A more fundamental concern is whether the environment in which the H-2A program operates will allow protection of U.S. agricultural workers' jobs. In recent years, an increasing proportion of agricultural workers are in the U.S. illegally. A 1995 DOL study conservatively estimated that 37 percent of the agricultural workforce, or 600,000 workers, were illegal immigrants. In
contrast, ETA certified only about 18,000 H-2A crop workers during FY 1996. Consequently, it is from a large population of unauthorized immigrants that most employers recruit farmworkers.
Further complicating the recruitment process is agricultural workers' widespread use, as shown by our work and that of others, of fraudulent documents that are not detected by the Immigration and Naturalization Service's (INS') Form I-9 requirements. As a result, growers, DOL and the SESAs often cannot distinguish unauthorized foreign job applicants from U.S. workers. We found evidence suggesting that the SESAs had in some instances referred unauthorized workers, believing they were U.S. workers, to fill requested H-2A jobs. Consequently, attempts to fill agricultural jobs with U.S. workers are hobbled and DOL's ability to serve either agricultural employers' or U.S. workers' interests is called into question.

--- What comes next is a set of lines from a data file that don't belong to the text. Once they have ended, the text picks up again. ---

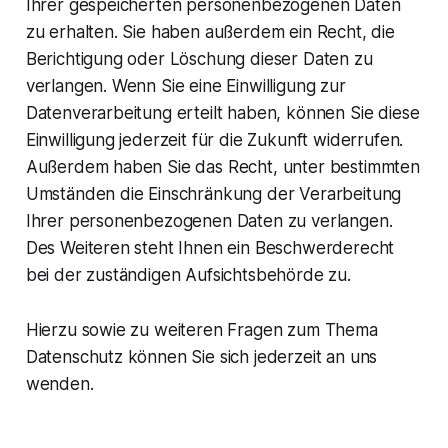
Ihrer gespeicherten personenbezogenen Daten
zu erhalten. Sie haben außerdem ein Recht, die
Berichtigung oder Löschung dieser Daten zu
verlangen. Wenn Sie eine Einwilligung zur
Datenverarbeitung erteilt haben, können Sie diese
Einwilligung jederzeit für die Zukunft widerrufen.
Außerdem haben Sie das Recht, unter bestimmten
Umständen die Einschränkung der Verarbeitung
Ihrer personenbezogenen Daten zu verlangen.
Des Weiteren steht Ihnen ein Beschwerderecht
bei der zuständigen Aufsichtsbehörde zu.
Hierzu sowie zu weiteren Fragen zum Thema
Datenschutz können Sie sich jederzeit an uns
wenden.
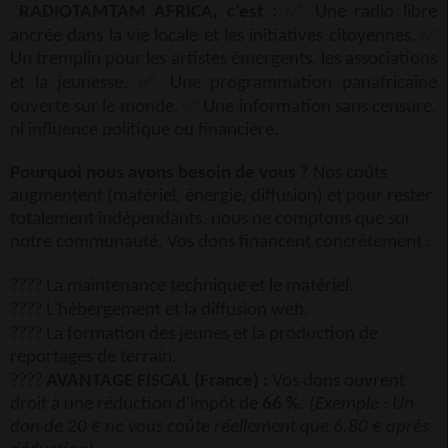
✅
RADIOTAMTAM AFRICA, c’est :
Une radio libre
✅
ancrée dans la vie locale et les initiatives citoyennes.
Un tremplin pour les artistes émergents, les associations
✅
et la jeunesse.
Une programmation panafricaine
✅
ouverte sur le monde.
Une information sans censure,
ni influence politique ou financière.
Pourquoi nous avons besoin de vous ?
Nos coûts
augmentent (matériel, énergie, diffusion) et pour rester
totalement indépendants, nous ne comptons que sur
notre communauté. Vos dons financent concrètement :
????
La maintenance technique et le matériel.
????
L'hébergement et la diffusion web.
????
La formation des jeunes et la production de
reportages de terrain.
????
AVANTAGE FISCAL (France) :
Vos dons ouvrent
droit à une réduction d'impôt de
66 %
.
(Exemple : Un
don de 20 € ne vous coûte réellement que 6,80 € après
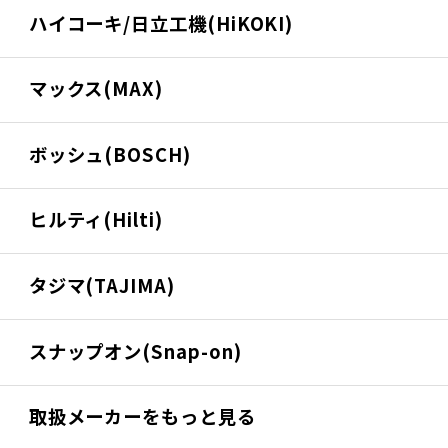
ハイコーキ/日立工機(HiKOKI)
マックス(MAX)
ボッシュ(BOSCH)
ヒルティ(Hilti)
タジマ(TAJIMA)
スナップオン(Snap-on)
取扱メーカーをもっと見る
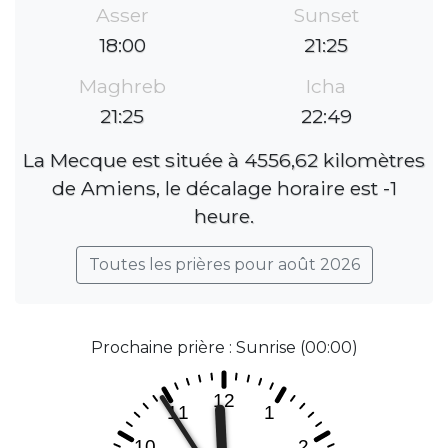
Asser
Sunset
18:00
21:25
Maghreb
Icha
21:25
22:49
La Mecque est située à 4556,62 kilomètres
de Amiens, le décalage horaire est -1
heure.
Toutes les prières pour août 2026
Prochaine prière : Sunrise (00:00)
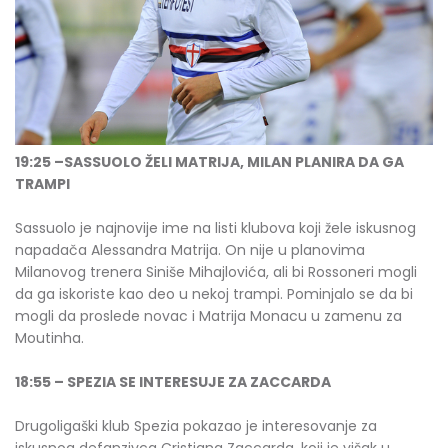
19:25
–
SASSUOLO ŽELI MATRIJA, MILAN PLANIRA DA GA
TRAMPI
Sassuolo je najnovije ime na listi klubova koji žele iskusnog
napadača Alessandra Matrija. On nije u planovima
Milanovog trenera Siniše Mihajlovića, ali bi Rossoneri mogli
da ga iskoriste kao deo u nekoj trampi. Pominjalo se da bi
mogli da proslede novac i Matrija Monacu u zamenu za
Moutinha.
18:55 – SPEZIA SE INTERESUJE ZA ZACCARDA
Drugoligaški klub Spezia pokazao je interesovanje za
iskusnog defanzivca Cristiana Zaccarda, koji je višak u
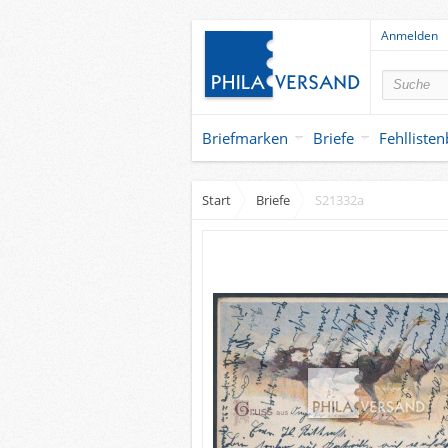
Anmelden
Briefmarken
Briefe
Fehlliste
Start
Briefe
S21332a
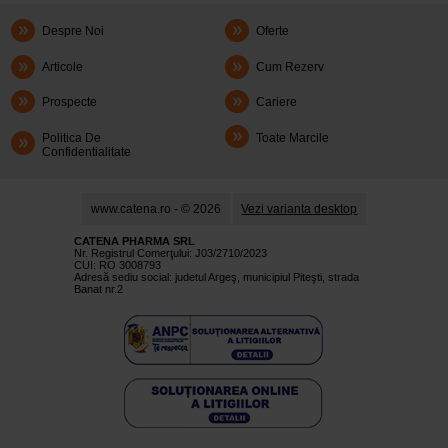
Despre Noi
Oferte
Articole
Cum Rezerv
Prospecte
Cariere
Politica De
Toate Marcile
Confidentialitate
www.catena.ro - © 2026
Vezi varianta desktop
CATENA PHARMA SRL
Nr. Registrul Comerţului: J03/2710/2023
CUI: RO 3008793
Adresă sediu social: judetul Argeş, municipiul Piteşti, strada
Banat nr.2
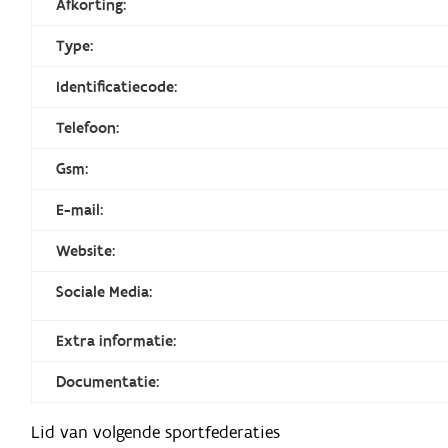
Afkorting:
Type:
Identificatiecode:
Telefoon:
Gsm:
E-mail:
Website:
Sociale Media:
Extra informatie:
Documentatie:
Lid van volgende sportfederaties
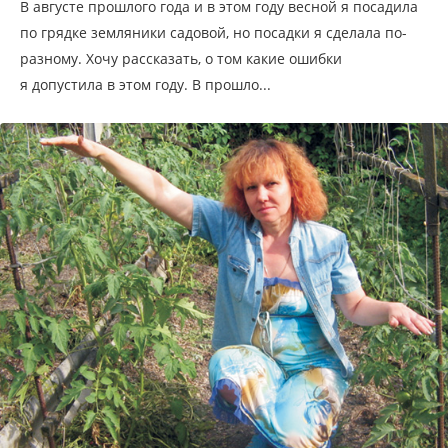
В августе прошлого года и в этом году весной я посадила
по грядке земляники садовой, но посадки я сделала по-
разному. Хочу рассказать, о том какие ошибки
я допустила в этом году. В прошло...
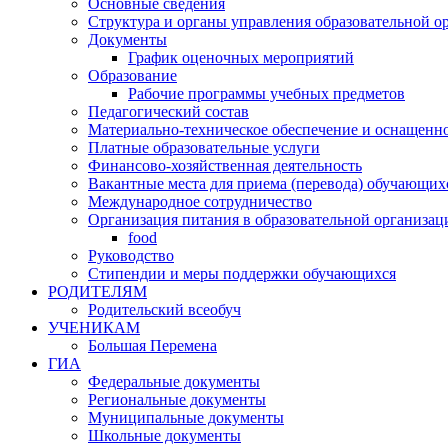
Основные сведения
Структура и органы управления образовательной о
Документы
График оценочных мероприятий
Образование
Рабочие программы учебных предметов
Педагогический состав
Материально-техническое обеспечение и оснащеннос
Платные образовательные услуги
Финансово-хозяйственная деятельность
Вакантные места для приема (перевода) обучающих
Международное сотрудничество
Организация питания в образовательной организац
food
Руководство
Стипендии и меры поддержки обучающихся
РОДИТЕЛЯМ
Родительский всеобуч
УЧЕНИКАМ
Большая Перемена
ГИА
Федеральные документы
Региональные документы
Муниципальные документы
Школьные документы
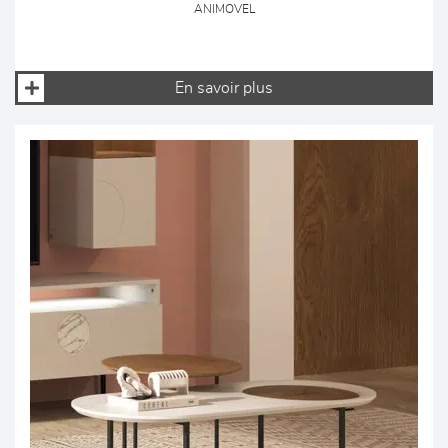
ANIMOVEL
En savoir plus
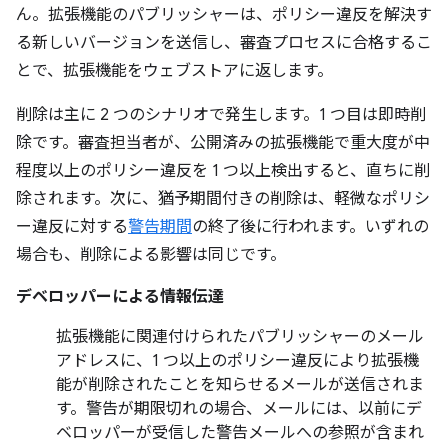
ん。拡張機能のパブリッシャーは、ポリシー違反を解決す
る新しいバージョンを送信し、審査プロセスに合格するこ
とで、拡張機能をウェブストアに返します。
削除は主に 2 つのシナリオで発生します。1 つ目は即時削
除です。審査担当者が、公開済みの拡張機能で重大度が中
程度以上のポリシー違反を 1 つ以上検出すると、直ちに削
除されます。次に、猶予期間付きの削除は、軽微なポリシ
ー違反に対する
警告期間
の終了後に行われます。いずれの
場合も、削除による影響は同じです。
デベロッパーによる情報伝達
拡張機能に関連付けられたパブリッシャーのメール
アドレスに、1 つ以上のポリシー違反により拡張機
能が削除されたことを知らせるメールが送信されま
す。警告が期限切れの場合、メールには、以前にデ
ベロッパーが受信した警告メールへの参照が含まれ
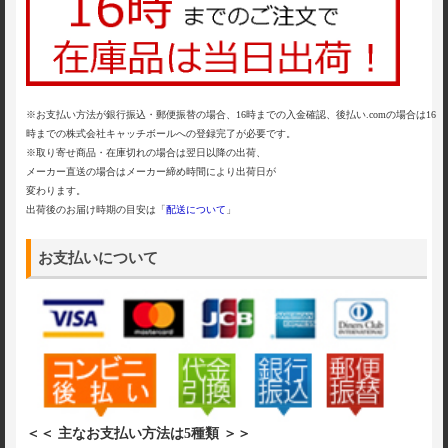
※お支払い方法が銀行振込・郵便振替の場合、16時までの入金確認、後払い.comの場合は16
時までの株式会社キャッチボールへの登録完了が必要です。
※取り寄せ商品・在庫切れの場合は翌日以降の出荷、
メーカー直送の場合はメーカー締め時間により出荷日が
変わります。
出荷後のお届け時期の目安は「
配送について
」
お支払いについて
＜＜ 主なお支払い方法は5種類 ＞＞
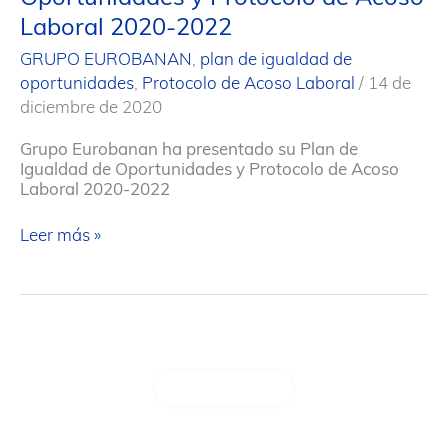
Laboral 2020-2022
GRUPO EUROBANAN
,
plan de igualdad de
oportunidades
,
Protocolo de Acoso Laboral
/
14 de
diciembre de 2020
Grupo Eurobanan ha presentado su Plan de
Igualdad de Oportunidades y Protocolo de Acoso
Laboral 2020-2022
Grupo
Leer más »
Eurobanan
actualiza
y
desarrolla
su
Plan
de
SIGUIENTE
→
Igualdad
de
Oportunidades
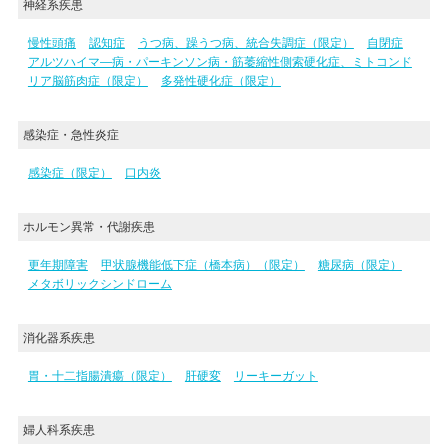
神経系疾患
慢性頭痛
認知症
うつ病、躁うつ病、統合失調症（限定）
自閉症
アルツハイマ―病・パーキンソン病・筋萎縮性側索硬化症、ミトコンド
リア脳筋肉症（限定）
多発性硬化症（限定）
感染症・急性炎症
感染症（限定）
口内炎
ホルモン異常・代謝疾患
更年期障害
甲状腺機能低下症（橋本病）（限定）
糖尿病（限定）
メタボリックシンドローム
消化器系疾患
胃・十二指腸潰瘍（限定）
肝硬変
リーキーガット
婦人科系疾患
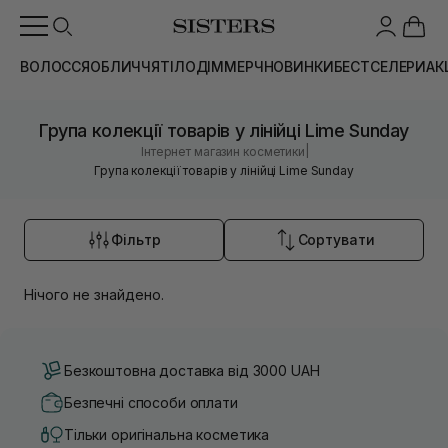
ВОЛОССЯ
ОБЛИЧЧЯ
ТІЛО
ДІМ
МЕРЧ
НОВИНКИ
БЕСТСЕЛЕРИ
АК
Група колекції товарів у лінійці Lime Sunday
|
Інтернет магазин косметики
Група колекції товарів у лінійці Lime Sunday
Фільтр
Сортувати
Нічого не знайдено.
Безкоштовна доставка від 3000 UAH
Безпечні способи оплати
Тільки оригінальна косметика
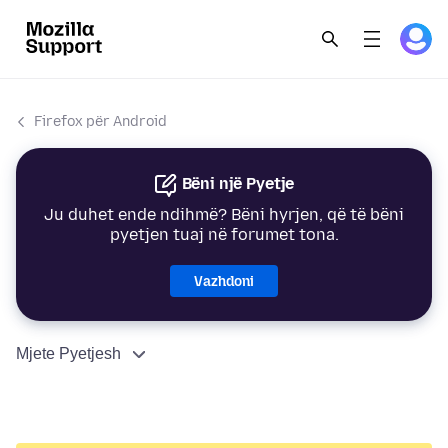
Firefox për Android
Bëni një Pyetje
Ju duhet ende ndihmë? Bëni hyrjen, që të bëni
pyetjen tuaj në forumet tona.
Vazhdoni
Mjete Pyetjesh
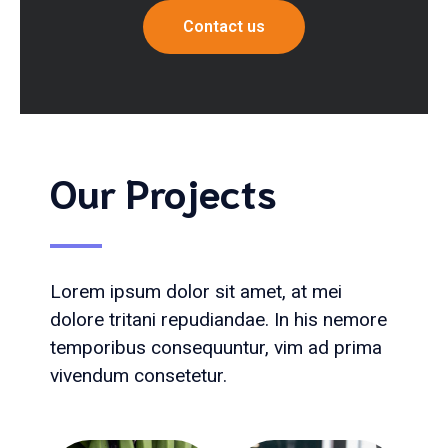
Contact us
Our Projects
Lorem ipsum dolor sit amet, at mei
dolore tritani repudiandae. In his nemore
temporibus consequuntur, vim ad prima
vivendum consetetur.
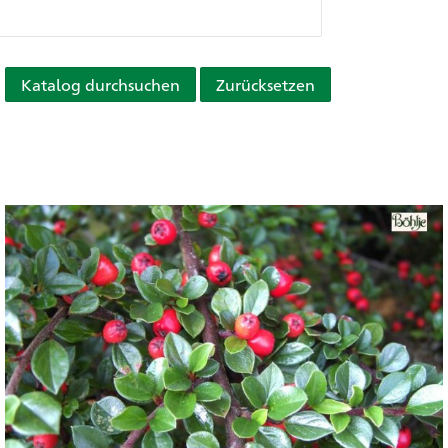
Katalog durchsuchen
Zurücksetzen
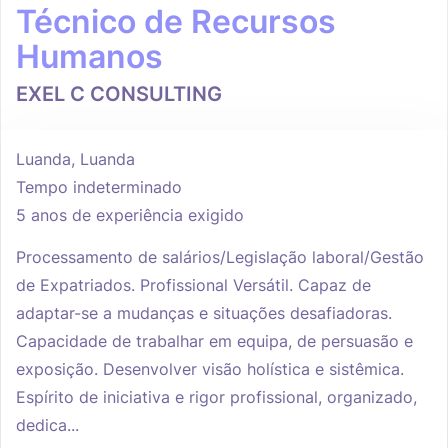
Técnico de Recursos
Humanos
EXEL C CONSULTING
Luanda, Luanda
Tempo indeterminado
5 anos de experiência exigido
Processamento de salários/Legislação laboral/Gestão
de Expatriados. Profissional Versátil. Capaz de
adaptar-se a mudanças e situações desafiadoras.
Capacidade de trabalhar em equipa, de persuasão e
exposição. Desenvolver visão holística e sistêmica.
Espírito de iniciativa e rigor profissional, organizado,
dedica...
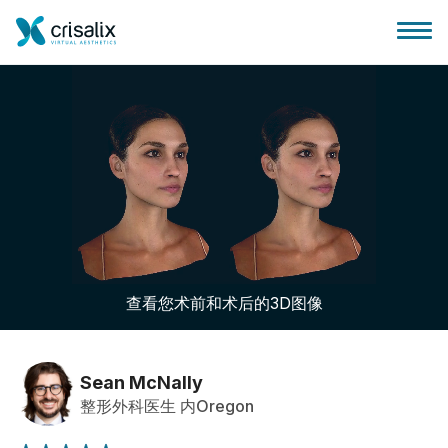
外科医生之家
3D商务平台
查看您术前和术后的3D图像
套餐
客户评价
Sean McNally
整形外科医生 内Oregon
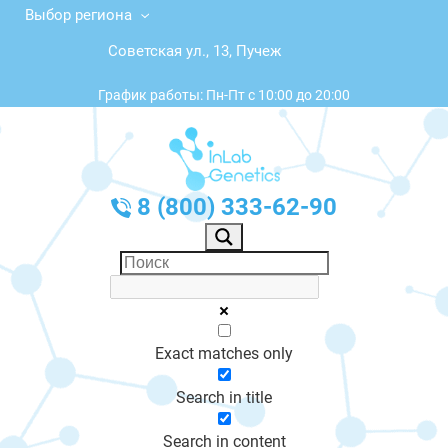
Выбор региона
Советская ул., 13, Пучеж
График работы: Пн-Пт с 10:00 до 20:00
8 (800) 333-62-90
Exact matches only
Search in title
Search in content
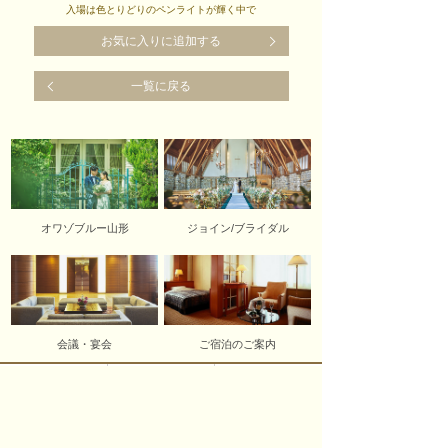
入場は色とりどりのペンライトが輝く中で
お気に入りに追加する
一覧に戻る
オワゾブルー山形
ジョイン/ブライダル
会議・宴会
ご宿泊のご案内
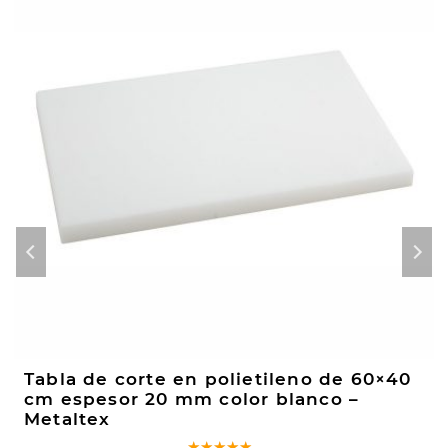
Tabla de corte en polietileno de 60×40
cm espesor 20 mm color blanco –
Metaltex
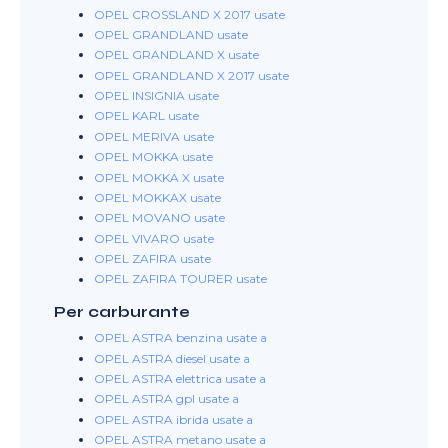
OPEL CROSSLAND X 2017 usate
OPEL GRANDLAND usate
OPEL GRANDLAND X usate
OPEL GRANDLAND X 2017 usate
OPEL INSIGNIA usate
OPEL KARL usate
OPEL MERIVA usate
OPEL MOKKA usate
OPEL MOKKA X usate
OPEL MOKKAX usate
OPEL MOVANO usate
OPEL VIVARO usate
OPEL ZAFIRA usate
OPEL ZAFIRA TOURER usate
Per carburante
OPEL ASTRA benzina usate a
OPEL ASTRA diesel usate a
OPEL ASTRA elettrica usate a
OPEL ASTRA gpl usate a
OPEL ASTRA ibrida usate a
OPEL ASTRA metano usate a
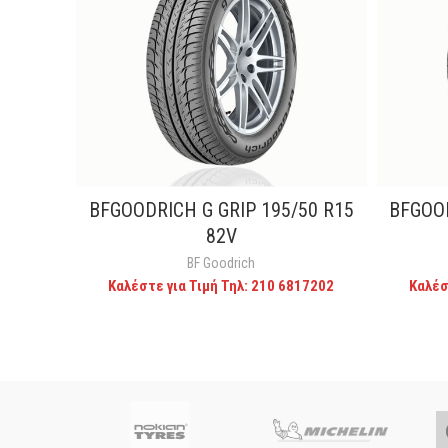
BFGOODRICH G GRIP 195/50 R15
BFGOOD
CALL FOR PRICE
82V
BF Goodrich
Καλέστε για Τιμή Τηλ: 210 6817202
Καλέσ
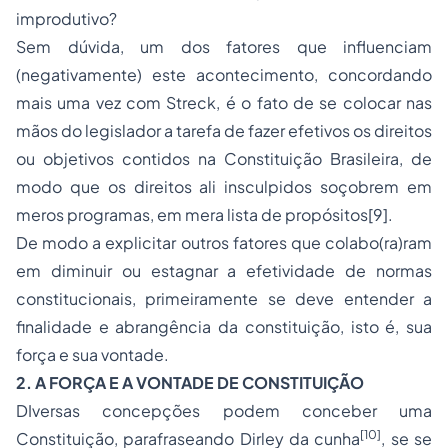
improdutivo?
Sem dúvida, um dos fatores que influenciam
(negativamente) este acontecimento, concordando
mais uma vez com Streck, é o fato de se colocar nas
mãos do legislador a tarefa de fazer efetivos os direitos
ou objetivos contidos na Constituição Brasileira, de
modo que os direitos ali insculpidos soçobrem em
meros programas, em mera lista de propósitos
[9]
.
De modo a explicitar outros fatores que colabo(ra)ram
em diminuir ou estagnar a efetividade de normas
constitucionais, primeiramente se deve entender a
finalidade e abrangência da constituição, isto é, sua
força e sua vontade.
2. A FORÇA E A VONTADE DE CONSTITUIÇÃO
DIversas concepções podem conceber uma
[10]
Constituição, parafraseando Dirley da cunha
, se se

Moreover, enforcement responsibilities for the H-2A program's provisions are presently fragmented between ETA and ESA's WHD. We found little evidence of coordination between the two entities in matters related to H-2A investigations, and WHD staff we interviewed expressed frustration over the division of responsibilities.
Recognizing that changes in ETA's certification procedures would not solve the systemic problems identified in our audit, we recommended that emphasis be focused on increased enforcement of H-2A recruitment, wage and working condition requirements. We also recommended that ETA certification resources be redirected to the Employment Standard Administration's (ESA) Wage and Hour Division (WHD) along with the authority to apply sanctions against employers for violating program requirements.
We recommended employers be required to maintain evidence of their efforts
to recruit U.S. workers and to continue cooperation with the SESAs in local,
intrastate and interstate recruitment efforts. Wage and working condition
protections for H-2A workers should also continue to be required through
employer assurances in work contract provisions. We also recommended the
Secretary and the Assistant Secretaries for Employment and Training and
Employment Standards work with the Congress and other affected agencies
to obtain necessary changes in IRCA provisions to:
ETA and ESA provided a joint response that indicates general agreement with our findings and recommendations. However, the response notes that problems have been cited by OIG and the General Accounting Office in this and past reports of both the permanent and temporary immigration programs. The agencies suggest that changes to DOL's employment-based immigration responsibilities might be better considered in tandem with a broader set of reforms for all such programs. The response also indicates the Secretary has been a strong advocate and will continue to support development of an effective employment eligibility verification system. However, it is noted that control of illegal immigration is the principal responsibility of the Attorney General and Commissioner of the INS.